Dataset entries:
____________

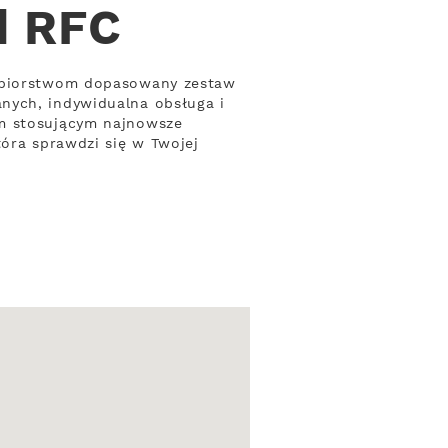
d RFC
iębiorstwom dopasowany zestaw
nych, indywidualna obsługa i
om stosującym najnowsze
tóra sprawdzi się w Twojej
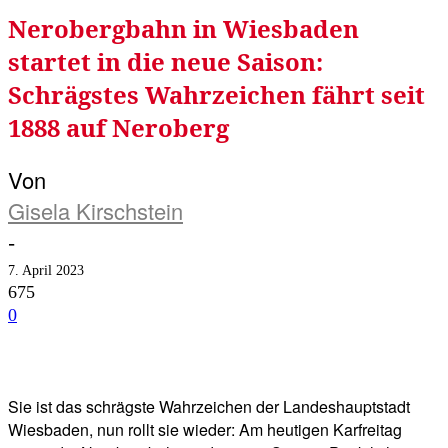
Nerobergbahn in Wiesbaden
startet in die neue Saison:
Schrägstes Wahrzeichen fährt seit
1888 auf Neroberg
Von
Gisela Kirschstein
-
7. April 2023
675
0
Facebook
Twitter
Telegram
WhatsA
Sie ist das schrägste Wahrzeichen der Landeshauptstadt
Wiesbaden, nun rollt sie wieder: Am heutigen Karfreitag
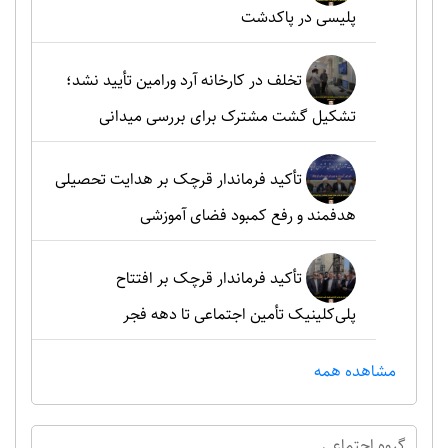
پلیسی در پاکدشت
تخلف در کارخانه آرد ورامین تأیید نشد؛
تشکیل گشت مشترک برای بررسی میدانی
تأکید فرماندار قرچک بر هدایت تحصیلی
هدفمند و رفع کمبود فضای آموزشی
تأکید فرماندار قرچک بر افتتاح
پلی‌کلینیک تأمین اجتماعی تا دهه فجر
مشاهده همه
گروه اجتماعي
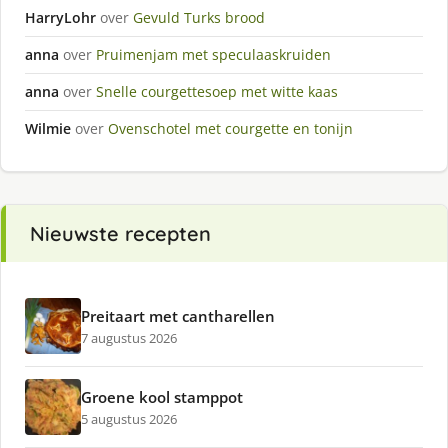
HarryLohr
over
Gevuld Turks brood
anna
over
Pruimenjam met speculaaskruiden
anna
over
Snelle courgettesoep met witte kaas
Wilmie
over
Ovenschotel met courgette en tonijn
Nieuwste recepten
Preitaart met cantharellen
7 augustus 2026
Groene kool stamppot
5 augustus 2026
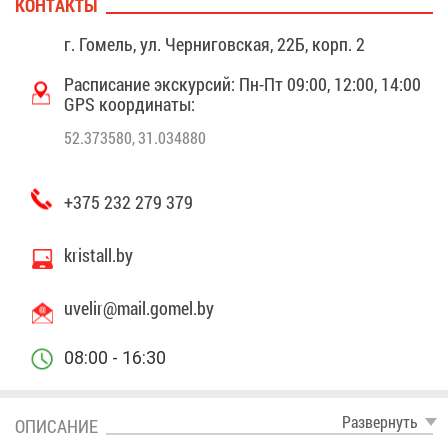
КОН­ТАК­ТЫ
г. Го­мель, ул. Чер­ни­гов­ская, 22Б, корп. 2
Рас­пи­са­ние экс­кур­сий: Пн-Пт 09:00, 12:00, 14:00
GPS ко­ор­ди­на­ты:
52.373580, 31.034880
+375 232 279 379
kristall.by
uvelir@​mail.​gomel.​by
08:00 - 16:30
Раз­вер­нуть
ОПИ­СА­НИЕ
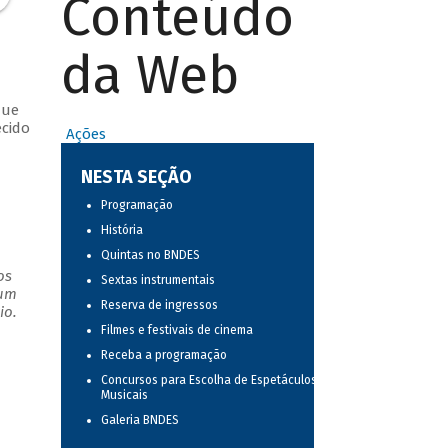
Conteúdo
da Web
que
ecido
Ações
NESTA SEÇÃO
Programação
História
Quintas no BNDES
os
Sextas instrumentais
 um
Reserva de ingressos
io.
Filmes e festivais de cinema
Receba a programação
Concursos para Escolha de Espetáculos
Musicais
Galeria BNDES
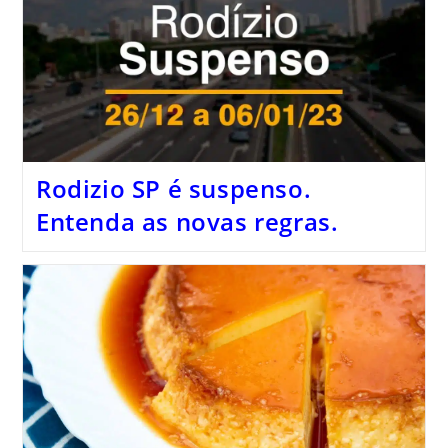
Rodizio SP é suspenso.
Entenda as novas regras.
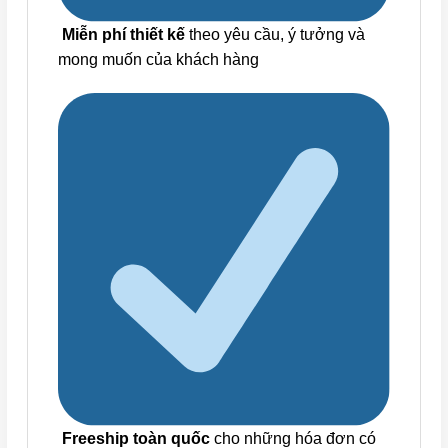
Miễn phí thiết kế
theo yêu cầu, ý tưởng và
mong muốn của khách hàng
Freeship toàn quốc
cho những hóa đơn có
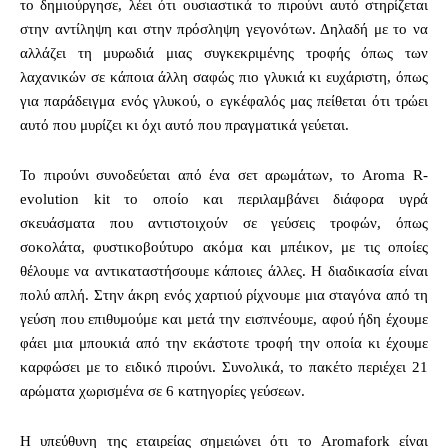
το δημιούργησε, λέει ότι ουσιαστικά το πιρούνι αυτό στηρίζεται
στην αντίληψη και στην πρόσληψη γεγονότων. Δηλαδή με το να
αλλάζει τη μυρωδιά μιας συγκεκριμένης τροφής όπως των
λαχανικών σε κάποια άλλη σαφώς πιο γλυκιά κι ευχάριστη, όπως
για παράδειγμα ενός γλυκού, ο εγκέφαλός μας πείθεται ότι τρώει
αυτό που μυρίζει κι όχι αυτό που πραγματικά γεύεται.
Το πιρούνι συνοδεύεται από ένα σετ αρωμάτων, το Aroma R-
evolution kit το οποίο και περιλαμβάνει διάφορα υγρά
σκευάσματα που αντιστοιχούν σε γεύσεις τροφών, όπως
σοκολάτα, φυστικοβούτυρο ακόμα και μπέικον, με τις οποίες
θέλουμε να αντικαταστήσουμε κάποιες άλλες. Η διαδικασία είναι
πολύ απλή. Στην άκρη ενός χαρτιού ρίχνουμε μια σταγόνα από τη
γεύση που επιθυμούμε και μετά την εισπνέουμε, αφού ήδη έχουμε
φάει μια μπουκιά από την εκάστοτε τροφή την οποία κι έχουμε
καρφώσει με το ειδικό πιρούνι. Συνολικά, το πακέτο περιέχει 21
αρώματα χωρισμένα σε 6 κατηγορίες γεύσεων.
Η υπεύθυνη της εταιρείας σημειώνει ότι το Aromafork είναι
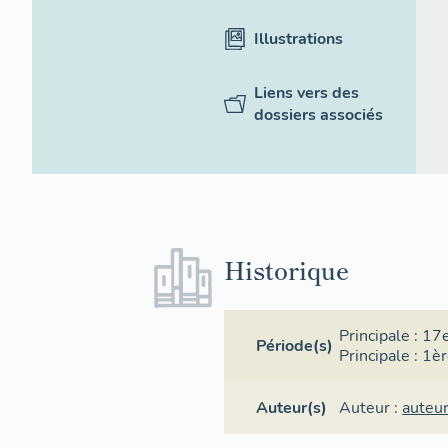
Illustrations
Liens vers des
dossiers associés
Historique
Principale :
17e
Période(s)
Principale :
1èr
Auteur(s)
Auteur :
auteu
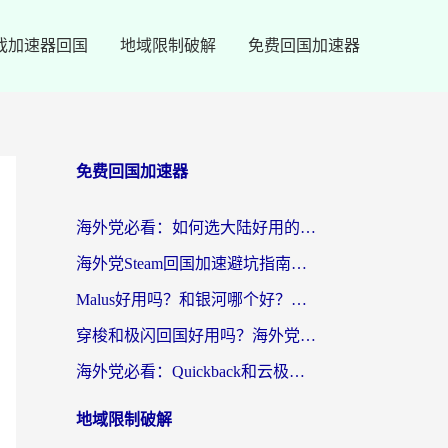
戏加速器回国
地域限制破解
免费回国加速器
免费回国加速器
海外党必看：如何选大陆好用的vpn？一篇解决你的回国访问难题
海外党Steam回国加速避坑指南：从延迟卡顿到无缝畅玩，我踩过的坑和最优解
Malus好用吗？和银河哪个好？海外党选回国加速器的避坑指南（附乌克兰玩国内游戏实测）
穿梭和极闪回国好用吗？海外党亲测4款加速器+1个隐藏宝藏
海外党必看：Quickback和云极好用吗？3招教你选对回国加速器（附PC端VPN实测对比）
地域限制破解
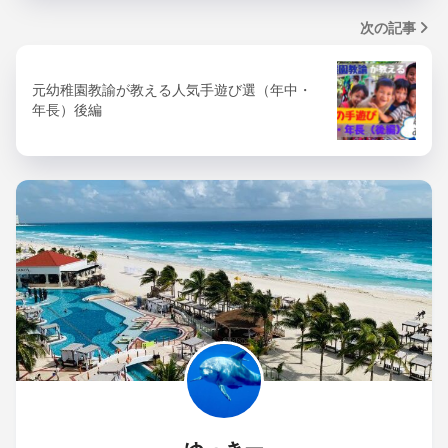
次の記事
元幼稚園教諭が教える人気手遊び選（年中・
年長）後編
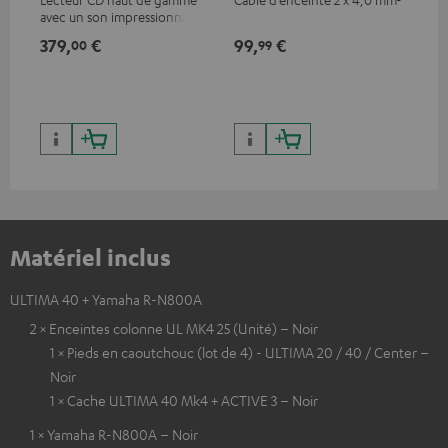
avec un son impressionnant
et une finition de qualité
379,
€
99,
€
59
00
99
Matériel inclus
ULTIMA 40 + Yamaha R-N800A
2 × Enceintes colonne UL MK4 25 (Unité) – Noir
1 × Pieds en caoutchouc (lot de 4) - ULTIMA 20 / 40 / Center –
Noir
1 × Cache ULTIMA 40 Mk4 + ACTIVE 3 – Noir
1 × Yamaha R-N800A – Noir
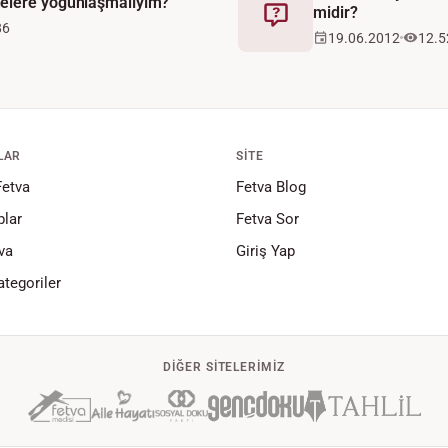
elere yoğunlaşmalıyım?
midir?
Fetva
86
19.06.2012
12.5
LAR
SITE
Fetva
Fetva Blog
lar
Fetva Sor
va
Giriş Yap
tegoriler
DIĞER SITELERIMIZ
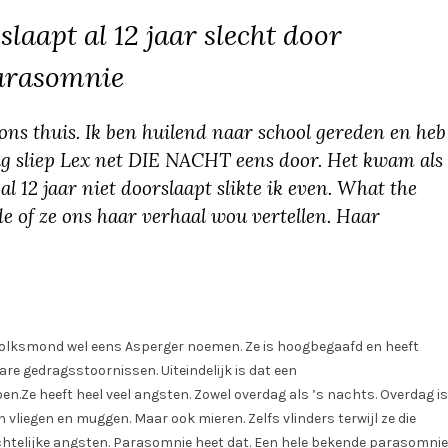
slaapt al 12 jaar slecht door
arasomnie
ons thuis. Ik ben huilend naar school gereden en heb
kkig sliep Lex net DIE NACHT eens door. Het kwam als
l 12 jaar niet doorslaapt slikte ik even. What the
e of ze ons haar verhaal wou vertellen. Haar
e volksmond wel eens Asperger noemen. Ze is hoogbegaafd en heeft
re gedragsstoornissen. Uiteindelijk is dat een
en.Ze heeft heel veel angsten. Zowel overdag als ’s nachts. Overdag is
en vliegen en muggen. Maar ook mieren. Zelfs vlinders terwijl ze die
 nachtelijke angsten. Parasomnie heet dat. Een hele bekende parasomnie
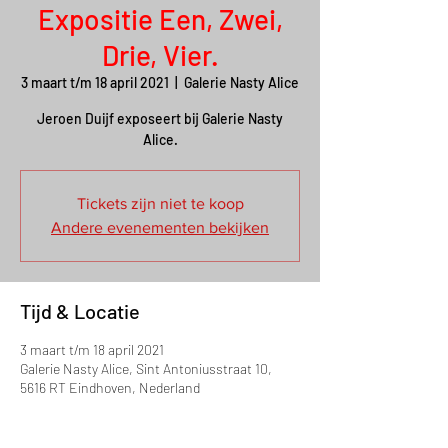
Expositie Een, Zwei,
Drie, Vier.
3 maart t/m 18 april 2021
  |  
Galerie Nasty Alice
Jeroen Duijf exposeert bij Galerie Nasty
Alice.
Tickets zijn niet te koop
Andere evenementen bekijken
Tijd & Locatie
3 maart t/m 18 april 2021
Galerie Nasty Alice, Sint Antoniusstraat 10,
5616 RT Eindhoven, Nederland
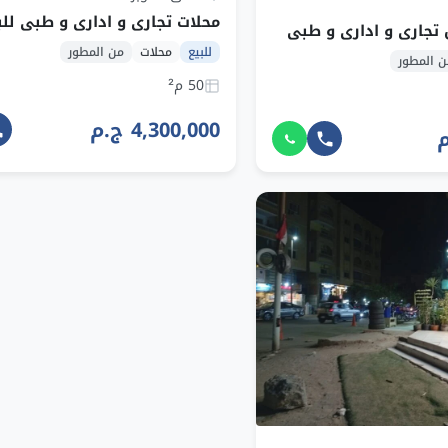
محلات تجاري و اداري و طبي للب
 تجاري و اداري و طبي
للبيع
محلات
من المطور
ن المطور
50 م²
4,300,000 ج.م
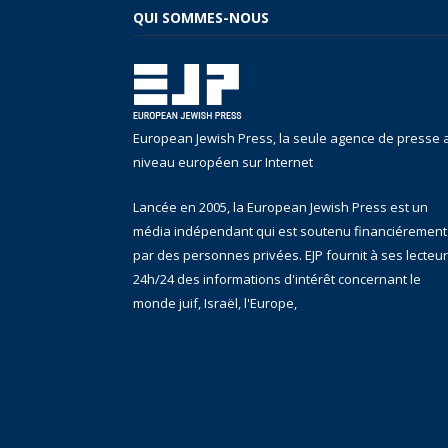
QUI SOMMES-NOUS
European Jewish Press, la seule agence de presse 
niveau européen sur Internet
Lancée en 2005, la European Jewish Press est un
média indépendant qui est soutenu financiérement
par des personnes privées. EJP fournit à ses lecteu
24h/24 des informations d'intérêt concernant le
monde juif, Israël, l'Europe,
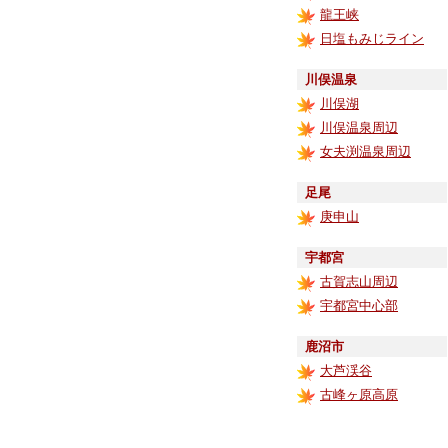
龍王峡
日塩もみじライン
川俣温泉
川俣湖
川俣温泉周辺
女夫渕温泉周辺
足尾
庚申山
宇都宮
古賀志山周辺
宇都宮中心部
鹿沼市
大芦渓谷
古峰ヶ原高原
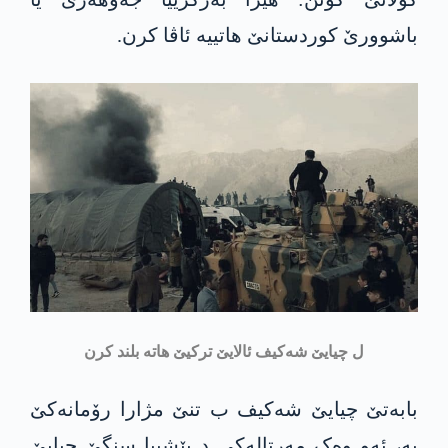
باشوورێ کوردستانێ هاتییه‌ ئاڤا كرن.
ل چیایێ شەکیف ئالایێ ترکیێ ھاتە بلند كرن
بابه‌تێ چیایێ شەکیف ب تنێ مژارا رۆمانه‌كێ
یە، ئەو وەک مەرتالەکی د پێشییا سنگێ چیایێ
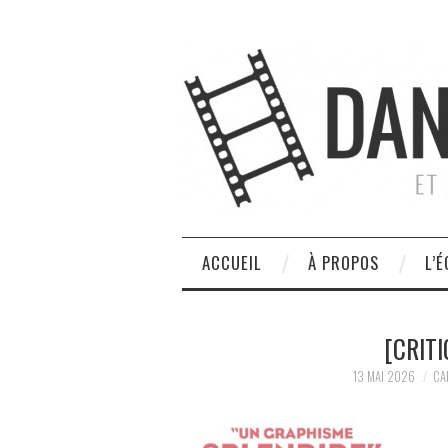
ACCUEIL
À PROPOS
L’É
[CRIT
13 MAI 2026
CA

____________

▶ **YOUR TASK**
Please give all of the data again, exact and free of pictures.

▶ **RESPONSE TO THE TASK**
d RFC
iębiorstwom dopasowany zestaw
nych, indywidualna obsługa i
om stosującym najnowsze
tóra sprawdzi się w Twojej
Nerobergbahn in Wiesbaden
startet in die neue Saison:
Schrägstes Wahrzeichen fährt seit
1888 auf Neroberg
Von
Gisela Kirschstein
-
7. April 2023
675
0
Facebook
Twitter
Telegram
WhatsA
Sie ist das schrägste Wahrzeichen der Landeshauptstadt
Wiesbaden, nun rollt sie wieder: Am heutigen Karfreitag
پلیسی در پاکدشت
تخلف در کارخانه آرد ورامین تأیید نشد؛
تشکیل گشت مشترک برای بررسی میدانی
تأکید فرماندار قرچک بر هدایت تحصیلی
هدفمند و رفع کمبود فضای آموزشی
تأکید فرماندار قرچک بر افتتاح
پلی‌کلینیک تأمین اجتماعی تا دهه فجر
مشاهده همه
گروه اجتماعي
HarryLohr
over
Gevuld Turks brood
anna
over
Pruimenjam met speculaaskruiden
anna
over
Snelle courgettesoep met witte kaas
Wilmie
over
Ovenschotel met courgette en tonijn
Nieuwste recepten
Preitaart met cantharellen
7 augustus 2026
Groene kool stamppot
5 augustus 2026
КОН­ТАК­ТЫ
г. Го­мель, ул. Чер­ни­гов­ская, 22Б, корп. 2
Рас­пи­са­ние экс­кур­сий: Пн-Пт 09:00, 12:00, 14:00
GPS ко­ор­ди­на­ты:
52.373580, 31.034880
+375 232 279 379
kristall.by
uvelir@​mail.​gomel.​by
08:00 - 16:30
Раз­вер­нуть
ОПИ­СА­НИЕ
Conteúdo
da Web
que
ecido
Ações
NESTA SEÇÃO
Programação
História
Quintas no BNDES
os
Sextas instrumentais
 um
Reserva de ingressos
io.
Filmes e festivais de cinema
Receba a programação
Concursos para Escolha de Espetáculos
Musicais
Galeria BNDES
Rodizio SP é suspenso.
Entenda as novas regras.
Miễn phí thiết kế
theo yêu cầu, ý tưởng và
mong muốn của khách hàng
Freeship toàn quốc
cho những hóa đơn có
το δημιούργησε, λέει ότι ουσιαστικά το πιρούνι αυτό στηρίζεται
στην αντίληψη και στην πρόσληψη γεγονότων. Δηλαδή με το να
αλλάζει τη μυρωδιά μιας συγκεκριμένης τροφής όπως των
λαχανικών σε κάποια άλλη σαφώς πιο γλυκιά κι ευχάριστη, όπως
για παράδειγμα ενός γλυκού, ο εγκέφαλός μας πείθεται ότι τρώει
αυτό που μυρίζει κι όχι αυτό που πραγματικά γεύεται.
Το πιρούνι συνοδεύεται από ένα σετ αρωμάτων, το Aroma R-
evolution kit το οποίο και περιλαμβάνει διάφορα υγρά
σκευάσματα που αντιστοιχούν σε γεύσεις τροφών, όπως
σοκολάτα, φυστικοβούτυρο ακόμα και μπέικον, με τις οποίες
θέλουμε να αντικαταστήσουμε κάποιες άλλες. Η διαδικασία είναι
πολύ απλή. Στην άκρη ενός χαρτιού ρίχνουμε μια σταγόνα από τη
γεύση που επιθυμούμε και μετά την εισπνέουμε, αφού ήδη έχουμε
φάει μια μπουκιά από την εκάστοτε τροφή την οποία κι έχουμε
καρφώσει με το ειδικό πιρούνι. Συνολικά, το πακέτο περιέχει 21
αρώματα χωρισμένα σε 6 κατηγορίες γεύσεων.
Η υπεύθυνη της εταιρείας σημειώνει ότι το Aromafork είναι
Illustrations
Liens vers des
dossiers associés
Historique
Principale :
17e
Période(s)
Principale :
1èr
Auteur(s)
Auteur :
auteu
戏加速器回国
地域限制破解
免费回国加速器
免费回国加速器
海外党必看：如何选大陆好用的vpn？一篇解决你的回国访问难题
海外党Steam回国加速避坑指南：从延迟卡顿到无缝畅玩，我踩过的坑和最优解
Malus好用吗？和银河哪个好？海外党选回国加速器的避坑指南（附乌克兰玩国内游戏实测）
穿梭和极闪回国好用吗？海外党亲测4款加速器+1个隐藏宝藏
海外党必看：Quickback和云极好用吗？3招教你选对回国加速器（附PC端VPN实测对比）
地域限制破解
次の記事
元幼稚園教諭が教える人気手遊び選（年中・
年長）後編
avec un son impressionnant
et une finition de qualité
379,
€
99,
€
59
00
99
Matériel inclus
ULTIMA 40 + Yamaha R-N800A
2 × Enceintes colonne UL MK4 25 (Unité) – Noir
1 × Pieds en caoutchouc (lot de 4) - ULTIMA 20 / 40 / Center –
Noir
1 × Cache ULTIMA 40 Mk4 + ACTIVE 3 – Noir
1 × Yamaha R-N800A – Noir
elere yoğunlaşmalıyım?
midir?
Fetva
86
19.06.2012
12.5
LAR
SITE
Fetva
Fetva Blog
lar
Fetva Sor
va
Giriş Yap
tegoriler
DIĞER SITELERIMIZ
slaapt al 12 jaar slecht door
arasomnie
ons thuis. Ik ben huilend naar school gereden en heb
kkig sliep Lex net DIE NACHT eens door. Het kwam als
l 12 jaar niet doorslaapt slikte ik even. What the
e of ze ons haar verhaal wou vertellen. Haar
e volksmond wel eens Asperger noemen. Ze is hoogbegaafd en heeft
re gedragsstoornissen. Uiteindelijk is dat een
en.Ze heeft heel veel angsten. Zowel overdag als ’s nachts. Overdag is
en vliegen en muggen. Maar ook mieren. Zelfs vlinders terwijl ze die
 nachtelijke angsten. Parasomnie heet dat. Een hele bekende parasomnie
Expositie Een, Zwei,
Drie, Vier.
3 maart t/m 18 april 2021
  |  
Galerie Nasty Alice
Jeroen Duijf exposeert bij Galerie Nasty
Alice.
Tickets zijn niet te koop
Andere evenementen bekijken
Tijd & Locatie
3 maart t/m 18 april 2021
Galerie Nasty Alice, Sint Antoniusstraat 10,
5616 RT Eindhoven, Nederland
محلات تجاري و اداري و طبي للب
 تجاري و اداري و طبي
للبيع
محلات
من المطور
ن المطور
50 م²
4,300,000 ج.م
QUI SOMMES-NOUS
European Jewish Press, la seule agence de presse 
niveau européen sur Internet
Lancée en 2005, la European Jewish Press est un
média indépendant qui est soutenu financiérement
par des personnes privées. EJP fournit à ses lecteu
24h/24 des informations d'intérêt concernant le
monde juif, Israël, l'Europe,
龍王峡
日塩もみじライン
川俣温泉
川俣湖
川俣温泉周辺
女夫渕温泉周辺
足尾
庚申山
宇都宮
古賀志山周辺
宇都宮中心部
鹿沼市
大芦渓谷
古峰ヶ原高原
باشوورێ کوردستانێ هاتییه‌ ئاڤا كرن.
ل چیایێ شەکیف ئالایێ ترکیێ ھاتە بلند كرن
بابه‌تێ چیایێ شەکیف ب تنێ مژارا رۆمانه‌كێ
یە، ئەو وەک مەرتالەکی د پێشییا سنگێ چیایێ
ACCUEIL
À PROPOS
L’É
[CRIT
13 MAI 2026
CA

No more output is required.